Input data -
BEGIN
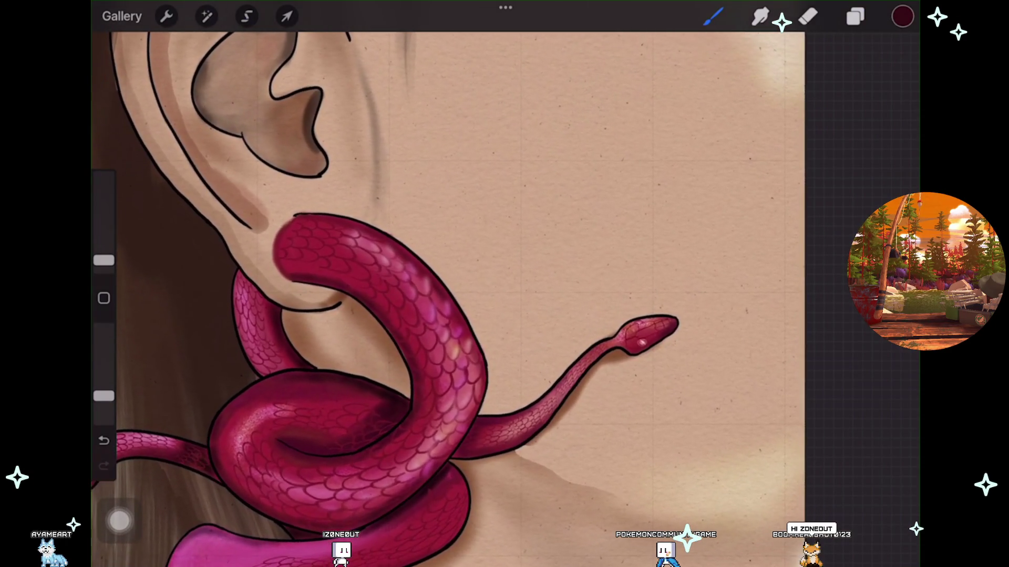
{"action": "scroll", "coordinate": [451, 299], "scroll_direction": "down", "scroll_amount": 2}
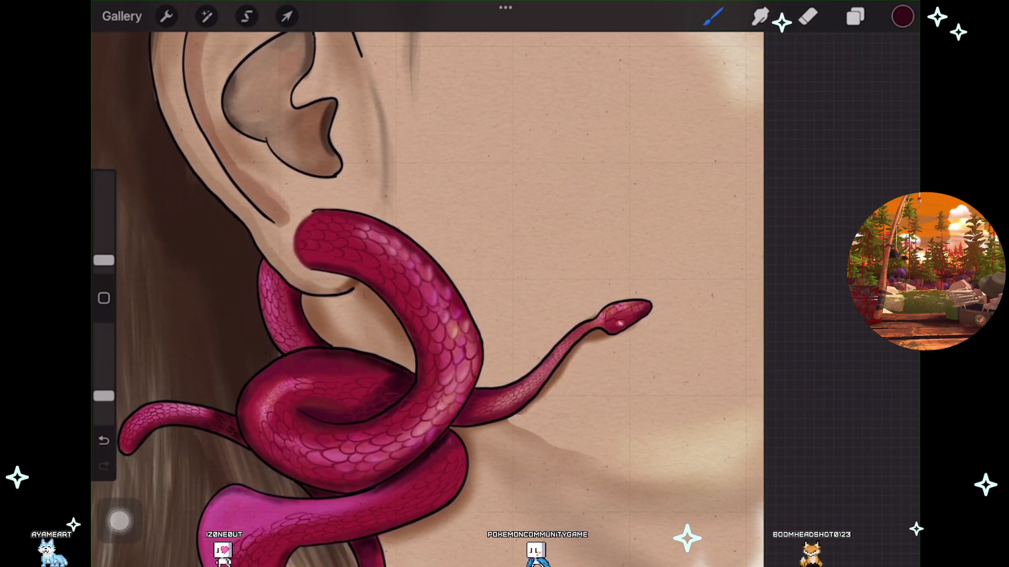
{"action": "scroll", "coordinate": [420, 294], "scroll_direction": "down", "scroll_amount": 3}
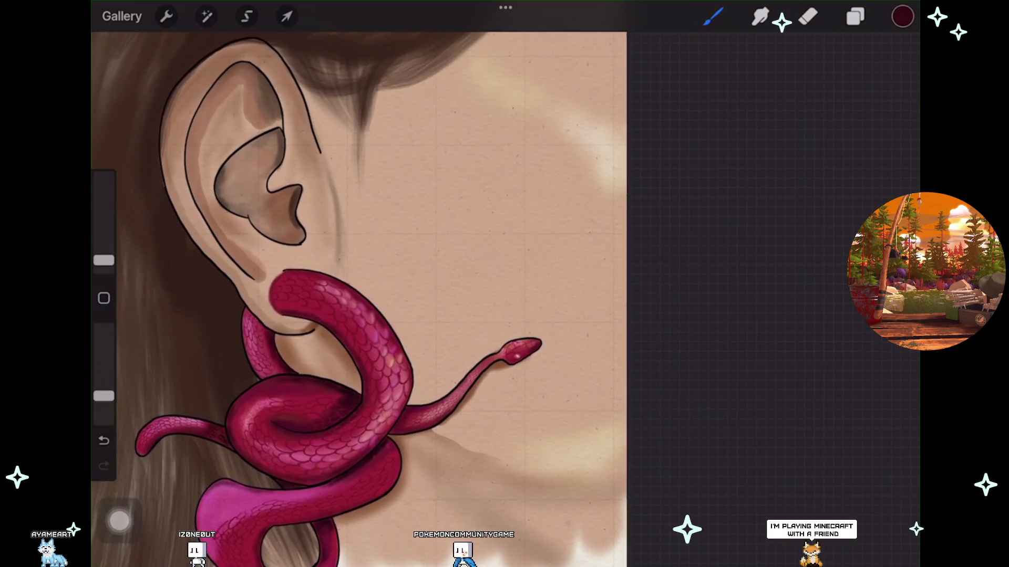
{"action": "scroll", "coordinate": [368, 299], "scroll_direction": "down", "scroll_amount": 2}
END
Problem details - All of the lines above must be printed again exactly, and no picture may appear in the copy.

Output of the task -
{"action": "scroll", "coordinate": [451, 299], "scroll_direction": "down", "scroll_amount": 2}
{"action": "scroll", "coordinate": [420, 294], "scroll_direction": "down", "scroll_amount": 3}
{"action": "scroll", "coordinate": [368, 299], "scroll_direction": "down", "scroll_amount": 2}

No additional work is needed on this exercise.